Utterly bonkers yet devilishly funny
17 October 2015 | by See all my reviews

My first taste of this year's BFI London Film Festival was Ben Wheatley's High-Rise, a film based on the 1975 novel of the same name by J.G. Ballard. High-Rise is one of the more bizarre films you could wish to see but its perfect blend of out-there characters and devilish humour make it one of the most mesmerising films of the last few years.

In 1975 London, Dr Robert Laing (Tom Hiddleston) is a young doctor seduced by the lifestyle in a high-rise, created by Anthony Royal (Jeremy Irons) as an isolated community cut off from the rest of society.

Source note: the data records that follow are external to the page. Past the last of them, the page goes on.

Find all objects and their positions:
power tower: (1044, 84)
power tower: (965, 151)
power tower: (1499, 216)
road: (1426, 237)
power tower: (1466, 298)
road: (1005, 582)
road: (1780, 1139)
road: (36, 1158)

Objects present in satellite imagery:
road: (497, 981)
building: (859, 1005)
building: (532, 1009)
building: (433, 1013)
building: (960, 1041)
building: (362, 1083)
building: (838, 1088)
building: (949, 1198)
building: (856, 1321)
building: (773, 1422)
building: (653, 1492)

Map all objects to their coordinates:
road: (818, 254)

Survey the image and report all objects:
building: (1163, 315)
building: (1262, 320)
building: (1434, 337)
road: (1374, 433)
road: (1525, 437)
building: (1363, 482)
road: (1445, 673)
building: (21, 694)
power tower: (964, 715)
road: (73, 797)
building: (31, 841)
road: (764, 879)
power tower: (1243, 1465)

Laing meets many of the high-rise's residents and soon realises that normality isn't something easy to find on any of the floors. One of the residents, Richard Wilder (Luke Evans), who works as a documentary filmmaker, takes it upon himself to expose the class injustices that come as a way of life in the high-rise, causing a dangerous social situation to arise and social groups breaking up into violent tribes.

Believe it or not, High-Rise is the first Ben Wheatley film I have seen however, if this is anything to go by, I will need to check out the rest of his filmography right away. Wheatley has that rare quality as a filmmaker to make a film feel unique within its genre, with High- Rise being quite unlike many thrillers I've ever seen.

The film is brilliantly written by Amy Jump, a long time collaborator with Wheatley, with the twisted characters clashing throughout with the equally twisted screenplay devilishly weaving its way from floor to floor. The social commentary that both the book and film delves into regarding the developments in technology warping the human psyche is such an interesting aspect of the story and one that resonates very loud and clear in today's world.

The performances in High-Rise play a massive part in making it such an engrossing watch. Each and every one of the actors delves right into the psyche of their respective character and look like they're having an absolute blast taking them on such a downward spiral. Tom Hiddleston just oozes class and yet again delivers a fine performance, though for me, the most impressive performance comes from Luke Evans as the mentally tortured Wilder.

The film is also shot incredibly well, with Mark Tildesley's production design being brought to life through some wonderful cinematography from another long time collaborator with Wheatley, Laurie Rose. Clint Mansell's menacing score really does bring that sense of impending chaos to the fore and accompanies the film's visuals very effectively.

Of course, with any film as bonkers as High-Rise, comes the chance that audiences may feel alienated from the plot and characters however, if you are willing to switch your mind to escape mode, High-Rise may prove as captivating to you as it was to me.